Page
_ _ _

There might be a new Globe in London, but if there is a true new heir to the Elizabethan playwrights in our time frame, a very good candidate would be American TV drama and specifically the studio HBO which has produced so much that is daring and original and sophisticated in drama for the past ten years or so. The Wire, Deadwood and The Sopranos, and from other studios Breaking Bad, Madmen and even genre stuff like Battlestar Galattica have been consistently brilliant. Of course, it couldn't last and I feel, as much as I hope I am wrong, that Boardwalk Empire is the John Dryden phase of HBO. Gone is the inventiveness and startling daring of creativity and now we have in its place shining vintage motorcars, heavy mahogany furniture, perfectly recreated costumes, the fabrics of which are HD perfect. As you're watching you can almost write the PR stuff yourself: the set cost x amount to build; historical experts brought in to get details just right; thousands of extras, seamstresses, handmade, yada yada.

_ _ _

Set of tasks
[1] Which show does the piece on HBO drama call "the John Dryden phase of HBO"?
[2] For each statement, answer yes or no according to the piece on HBO drama and quote the words that decide it. (a) The piece presents Breaking Bad as an HBO production. (b) The writer says HBO has produced daring and original drama for roughly the past ten years. (c) The writer states with full certainty that Boardwalk Empire marks a decline.
[3] Please pick up the piece on HBO drama after its final sentence and carry it on in the same voice.

Recorded information

_ _ _

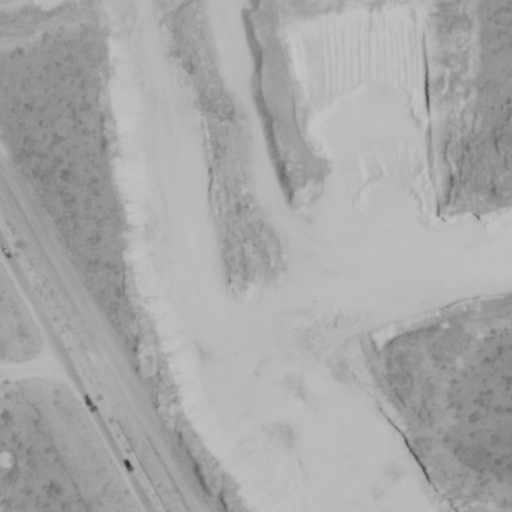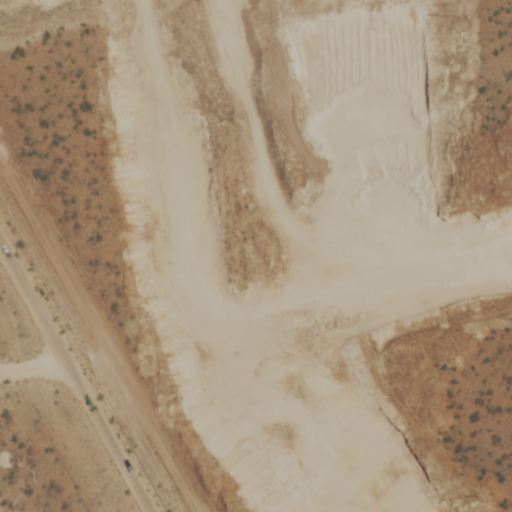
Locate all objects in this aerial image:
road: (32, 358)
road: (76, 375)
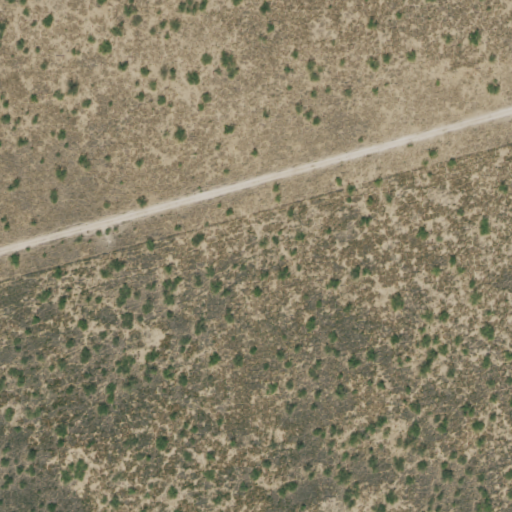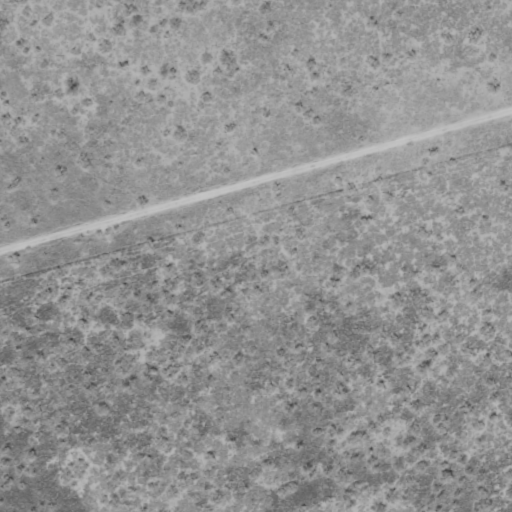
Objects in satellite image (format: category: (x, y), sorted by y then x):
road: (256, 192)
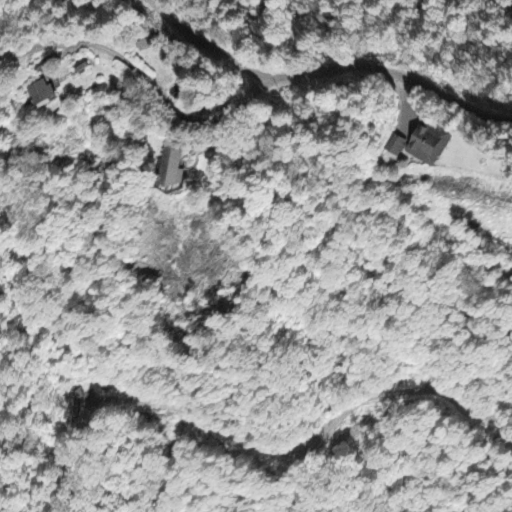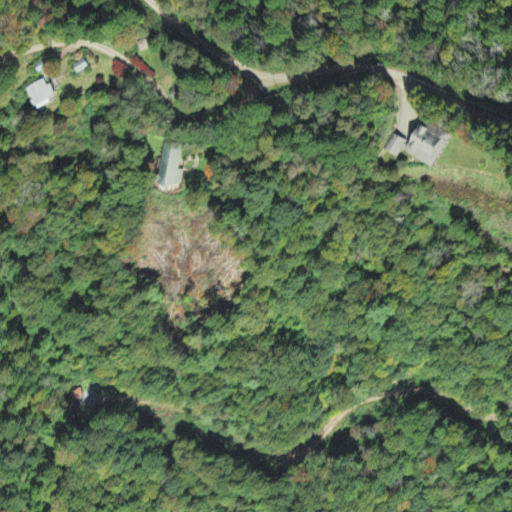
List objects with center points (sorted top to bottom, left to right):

_ _ _

Task-by-task answers
[1] Boardwalk Empire.

[2]
(a) No: "from other studios Breaking Bad, Madmen and even genre stuff like Battlestar Galattica"
(b) Yes: "so much that is daring and original and sophisticated in drama for the past ten years or so"
(c) No: "as much as I hope I am wrong"

[3]
But Jesus, the script. And the acting. And the script. It would be easy to blame the casting of Steve Buscemi, so lets start there. Nooky Thompson is part mobster part politician--a salient fact pointed out in the very first season and which the rest of the episodes never really decide. He huffs and puffs a bit, but his favourite expression is looking vaguely nonplussed. I like Buscemi but he doesn't have the range to carry this off. He is neither compelling nor dangerous and I cannot for the life of me even imagine why Kelly MacDonald's supremely annoying mono-expressive Mrs Schroeder should find anything in him that isn't simply repugnant. It's not that he's no oil painting: neither was Tony Soprano, but there's no charisma, no charm, no humour. And there is so little sexual chemistry between them as to make their later scenes frankly embarrassing for all concerned. Mrs Schroeder is a deeply uninteresting character. Her moral quandaries are so shallowly played out I almost felt they were insulting. Not to mention we'd already seen this with Edie Falco's Carmella Soprano, and so much better. Just as we'd already seen the horrific parent (changed from mom to dad), the young apprentice gone awry, the feckless sibling (sister to brother). In fact the changes were so perfunctory they actually called attention to themselves. This is not to say there wasn't a lot to admire. There was. Stephen Graham's Al Pacino etc, the sets, the scenery, the costumes. But that's just it there were lots and lots of things and they were all put out there for us to admire. I felt myself admiring a lot, lots and lots, but I was never engaged and finally, having stuck with it for two whole seasons, I began to sag. There was all this Drama, but not once did I care about what was going to happen. There was even a protracted discussion of John Webster shoe horned in to the final episode so that you could ah you see it's Jacobean, the whole thing. But it wasn't. It was Dryden. Dried and done.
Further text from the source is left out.